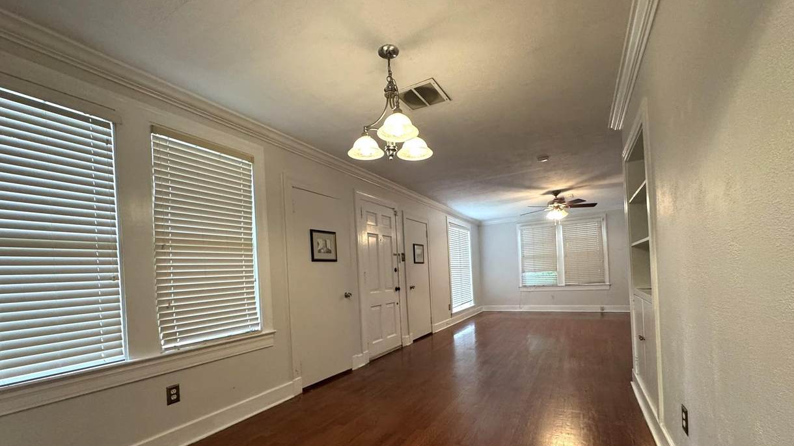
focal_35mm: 16
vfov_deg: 66.1
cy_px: 278
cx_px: 396
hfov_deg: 99.4
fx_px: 337
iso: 500
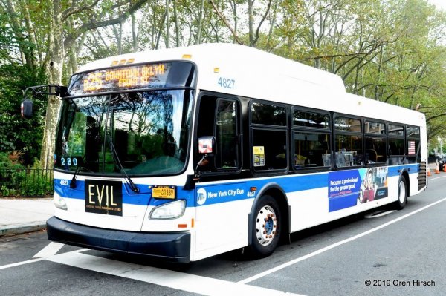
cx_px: 223
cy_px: 148
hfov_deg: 67.4
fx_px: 334
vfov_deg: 47.9
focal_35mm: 27
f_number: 7.1
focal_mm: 18
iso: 1600
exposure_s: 1/200
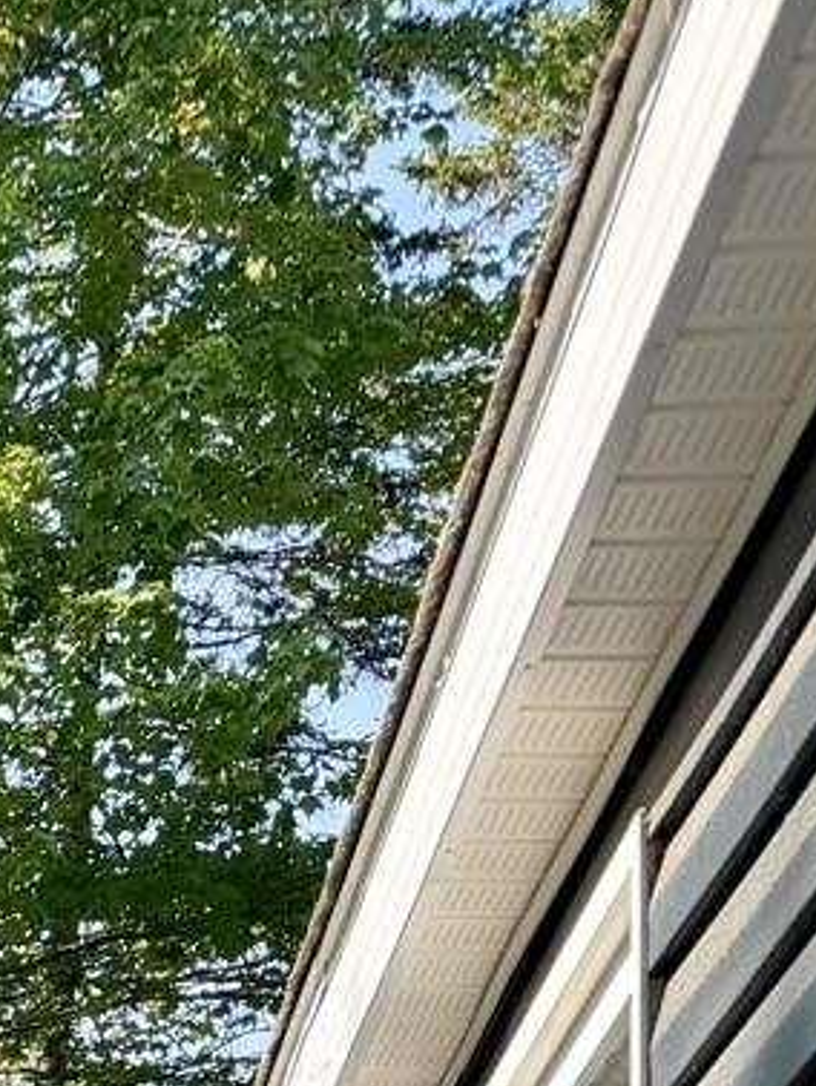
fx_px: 4081
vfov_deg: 12.9
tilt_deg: -2.2
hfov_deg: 10.5
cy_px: 2281
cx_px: -805
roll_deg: +0.2
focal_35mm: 130
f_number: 1.78
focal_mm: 6.76
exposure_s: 1/1075
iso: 100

= = = = =

Problem details
Copy all entries exactly; skip pictures.

Completed task
focal_35mm: 16
vfov_deg: 66.1
cy_px: 278
cx_px: 396
hfov_deg: 99.4
fx_px: 337
iso: 500
cx_px: 223
cy_px: 148
hfov_deg: 67.4
fx_px: 334
vfov_deg: 47.9
focal_35mm: 27
f_number: 7.1
focal_mm: 18
iso: 1600
exposure_s: 1/200
fx_px: 4081
vfov_deg: 12.9
tilt_deg: -2.2
hfov_deg: 10.5
cy_px: 2281
cx_px: -805
roll_deg: +0.2
focal_35mm: 130
f_number: 1.78
focal_mm: 6.76
exposure_s: 1/1075
iso: 100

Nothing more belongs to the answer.